Kentucky clerk refuses to issue marriage licenses to same sex couples

Kim Davis Source:
Kim Davis

Same-sex couples trying to get marriage licenses in one Kentucky county found themselves turned away at the end of August. Kentucky County Clerk Kim Davis told all couples, gay and straight, that as long as she had to give same-sex marriage licenses she would not issue a single marriage licence at all.

When asked under whose authority she was denying marriage licenses Davis replied, “Under God’s Authority!”

This statement led to a moral debate between religion and law, similar to a former debate about teaching evolution in high school biology classes.
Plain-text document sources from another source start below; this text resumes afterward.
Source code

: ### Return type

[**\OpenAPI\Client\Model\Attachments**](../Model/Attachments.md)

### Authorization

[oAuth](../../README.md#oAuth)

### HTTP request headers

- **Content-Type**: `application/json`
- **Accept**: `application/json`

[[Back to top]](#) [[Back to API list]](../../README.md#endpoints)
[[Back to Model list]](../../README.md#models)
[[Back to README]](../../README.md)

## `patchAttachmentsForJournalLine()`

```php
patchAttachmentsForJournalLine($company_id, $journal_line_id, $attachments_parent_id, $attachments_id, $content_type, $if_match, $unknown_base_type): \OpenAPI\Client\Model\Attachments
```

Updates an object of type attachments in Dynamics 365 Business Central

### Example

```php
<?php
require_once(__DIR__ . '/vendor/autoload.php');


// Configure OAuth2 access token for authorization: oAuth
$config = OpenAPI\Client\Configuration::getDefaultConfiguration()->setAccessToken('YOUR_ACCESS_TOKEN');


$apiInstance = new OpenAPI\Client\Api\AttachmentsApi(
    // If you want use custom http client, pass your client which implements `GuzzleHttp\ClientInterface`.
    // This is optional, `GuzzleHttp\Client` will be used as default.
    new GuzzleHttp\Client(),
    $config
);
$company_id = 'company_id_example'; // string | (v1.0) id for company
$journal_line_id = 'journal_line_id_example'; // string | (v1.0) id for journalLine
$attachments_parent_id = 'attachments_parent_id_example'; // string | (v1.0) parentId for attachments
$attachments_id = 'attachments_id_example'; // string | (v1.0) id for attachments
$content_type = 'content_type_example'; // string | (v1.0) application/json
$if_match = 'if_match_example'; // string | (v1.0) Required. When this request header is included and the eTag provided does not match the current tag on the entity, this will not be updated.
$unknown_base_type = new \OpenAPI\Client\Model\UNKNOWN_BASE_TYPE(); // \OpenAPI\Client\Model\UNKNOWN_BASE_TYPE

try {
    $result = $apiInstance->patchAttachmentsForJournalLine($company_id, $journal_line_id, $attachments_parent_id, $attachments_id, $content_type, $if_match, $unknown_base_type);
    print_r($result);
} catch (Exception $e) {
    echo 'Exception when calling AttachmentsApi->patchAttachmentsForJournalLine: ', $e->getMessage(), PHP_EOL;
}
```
People supporting both sides: religious freedom and federal law, showed up outside of the Rowan County courthouse when one of the first same-sex couples went in to receive their marriage license. While a recorded argument ensued inside the courthouse, the heated standoff continued all day outside.

Ms. Davis has become both a national symbol and rallying point for Christian anti-gay activists who claim that their beliefs do not permit what they are calling an atrocity to continue any longer. Some have gone so far as to say that, unless things begin to change, the U.S. will become the next Sodom or Gomorrah, cities that the Bible says were destroyed by God for being sinful.

Ms. Davis was sued, and the case went to the Supreme Court after she continued to refuse to do her job. The Supreme Court ruled that Ms. Davis could not deny licenses to gay couples based solely on her religion because, while everyone has religious freedom, that freedom can’t impair the freedom of others.

Ms. Davis said that no matter how the court ruled, she would not issue permits for gay marriage.

When the ruling was released critics lobbied for Ms. Davis to be fined. The court instead decided that she should serve jail time for being in contempt of court. She was released five days later from a Kentucky detention center.

Upon her release she walked onto a stage with republican presidential candidate Mike Huckabee, surrounded by supporters to the sound of “Eye of the Tiger.” The use of the song is rumored to have prompted the band Survivor to file a $1.2 million dollar lawsuit against Davis and Huckabee.

After Davis’ arrest, five of the six remaining Rowan county clerks said that they would issue marriage licenses to same-sex couples. The clerk who continued to hold out is Ms. Davis’ son.

Davis is not alone in her stand against gay marriage. Many county officials in Texas, Kentucky and Alabama, to name a few, have also denied marriage licenses to gay and lesbian couples. They were not sued and taken to court, but they are still expected to show up in court and speak.

This one issue has swept the nation since gay marriage was first legalized in Massachusetts in 2004. In the last few years, the legalization of gay marriage spread across the entire United States, Ireland, Puerto Rico and Greenland.

Recently, this issue became more controversial with increased public acceptance  of LGBT people. Everyone has differing opinions that range from the idea that gay marriage is morally wrong and an abomination, to the belief that that gay marriage is the same as any other marriage.

Now, with the recent development in Kentucky, this debate has been revived once again.